GSA Annual Meeting in Denver, Colorado, USA - 2016

Paper No. 27-5
Presentation Time: 9:10 AM

GARNET GEOCHRONOLOGY: IMPROVEMENTS AND APPLICATION IN HIMALAYAN RESEARCH (Invited Presentation)


SMIT, Matthijs A., Department of Earth, Ocean and Atmospheric Sciences, University of British Columbia, 2207 Main Mall, Vancouver, BC V6T 1Z4, Denmark, msmit@eos.ubc.ca

Garnet is one of the most important mineral targets for investigating tectonic and petrological processes in the lithosphere. The timing and conditions of garnet stabilization and growth mark central aspects to such investigation. Research on the tectonic evolution of the Himalaya-Tibet orogen and adjacent terranes is no different; studies on the deformed crust at all scales of research most often seek to determine this timing. Garnet chronology has great potential as a tool to unravel the complex history of this mountain belt. Nevertheless, it has not yet been widely applied. The main reasons for this are that garnet chronology is too laborious to do at large regional coverage, dissolution methods to avoid artefacts were not yet optimized, the required garnet sample size was large, and the systematics of the chronometers at high temperature were not yet well constrained. As a result, zircon and monazite chronology have for decades been the methods of choice and multi-component geochemical indicators are typically used to infer information about garnet stability.

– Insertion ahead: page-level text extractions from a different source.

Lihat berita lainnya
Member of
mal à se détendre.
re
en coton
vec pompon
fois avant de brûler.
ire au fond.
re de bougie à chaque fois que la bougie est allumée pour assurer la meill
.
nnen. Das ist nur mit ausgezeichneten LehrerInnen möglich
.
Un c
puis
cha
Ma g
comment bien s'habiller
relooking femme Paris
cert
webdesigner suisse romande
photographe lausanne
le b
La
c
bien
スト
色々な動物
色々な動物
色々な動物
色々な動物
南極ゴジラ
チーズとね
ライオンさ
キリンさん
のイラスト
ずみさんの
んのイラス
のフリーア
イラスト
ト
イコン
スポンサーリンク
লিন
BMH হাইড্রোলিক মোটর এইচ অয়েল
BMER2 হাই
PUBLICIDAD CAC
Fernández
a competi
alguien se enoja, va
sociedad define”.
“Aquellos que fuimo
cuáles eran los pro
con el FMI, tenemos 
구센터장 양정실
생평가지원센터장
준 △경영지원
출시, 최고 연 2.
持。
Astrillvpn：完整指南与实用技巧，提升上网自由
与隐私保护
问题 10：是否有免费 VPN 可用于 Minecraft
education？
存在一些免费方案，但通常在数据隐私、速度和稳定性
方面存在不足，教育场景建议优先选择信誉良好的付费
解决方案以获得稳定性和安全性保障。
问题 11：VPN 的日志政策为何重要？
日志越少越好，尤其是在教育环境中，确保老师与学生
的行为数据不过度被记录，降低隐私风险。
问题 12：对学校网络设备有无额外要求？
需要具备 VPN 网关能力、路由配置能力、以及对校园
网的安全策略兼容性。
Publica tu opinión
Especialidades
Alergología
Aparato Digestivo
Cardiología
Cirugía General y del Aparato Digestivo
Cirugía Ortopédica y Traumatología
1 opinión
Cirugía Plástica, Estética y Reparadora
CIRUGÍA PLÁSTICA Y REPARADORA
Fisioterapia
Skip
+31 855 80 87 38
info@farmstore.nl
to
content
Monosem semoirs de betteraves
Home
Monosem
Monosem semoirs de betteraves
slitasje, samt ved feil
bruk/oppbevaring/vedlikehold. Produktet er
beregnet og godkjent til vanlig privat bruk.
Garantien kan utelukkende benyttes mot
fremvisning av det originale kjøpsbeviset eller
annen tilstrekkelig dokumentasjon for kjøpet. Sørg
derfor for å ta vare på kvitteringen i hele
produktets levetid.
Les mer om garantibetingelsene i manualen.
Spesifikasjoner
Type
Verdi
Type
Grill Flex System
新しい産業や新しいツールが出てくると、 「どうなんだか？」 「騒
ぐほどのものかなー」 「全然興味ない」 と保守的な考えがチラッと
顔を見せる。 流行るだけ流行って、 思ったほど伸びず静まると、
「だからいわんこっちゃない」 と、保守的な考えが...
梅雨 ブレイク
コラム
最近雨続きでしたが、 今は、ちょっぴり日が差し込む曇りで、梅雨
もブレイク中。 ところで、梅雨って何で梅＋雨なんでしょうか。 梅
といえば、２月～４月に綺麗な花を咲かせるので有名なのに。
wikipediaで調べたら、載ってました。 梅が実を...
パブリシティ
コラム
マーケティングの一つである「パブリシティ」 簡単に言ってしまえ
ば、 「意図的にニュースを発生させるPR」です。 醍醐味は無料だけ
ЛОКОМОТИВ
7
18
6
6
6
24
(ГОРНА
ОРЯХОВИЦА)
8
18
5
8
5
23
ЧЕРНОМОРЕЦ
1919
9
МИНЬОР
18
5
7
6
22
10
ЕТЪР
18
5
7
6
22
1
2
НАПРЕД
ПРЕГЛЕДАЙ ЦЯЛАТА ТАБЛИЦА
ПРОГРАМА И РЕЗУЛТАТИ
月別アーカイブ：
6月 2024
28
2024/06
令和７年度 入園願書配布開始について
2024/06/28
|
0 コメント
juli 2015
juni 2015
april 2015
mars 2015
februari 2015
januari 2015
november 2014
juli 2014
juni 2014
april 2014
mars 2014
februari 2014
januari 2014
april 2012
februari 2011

In recent years, analytical advancements in selective garnet dissolution methods, chemical separation, and mass spectrometry have enabled high-precision garnet chronology (Lu-Hf, Sm-Nd) for increasingly smaller sample volumes. In addition, improved constraints on daughter-element diffusivity and empirical investigations into chronometric closure now enable robust age interpretation. At present, garnet chronology can be reliably done at precision levels of 0.5% or better with Lu-Hf and Sm-Nd methods, allowing precise age constraints on the timing, and even on the duration and progress, of garnet growth. When combined with modern P-T analysis, this approach yields supreme opportunities for investigating modern and ancient tectonics systems. In this contribution, we highlight some of the recent advances in garnet chronology and present newest findings from our garnet-based research in the High Himalaya and adjacent areas. Besides providing new insights into the tectonics of this complex Cenozoic mountain belt, the results yield new information on the duration of garnet growth in such systems, and the petro-chemical linkage between garnet and important chronometric minerals such zircon and monazite.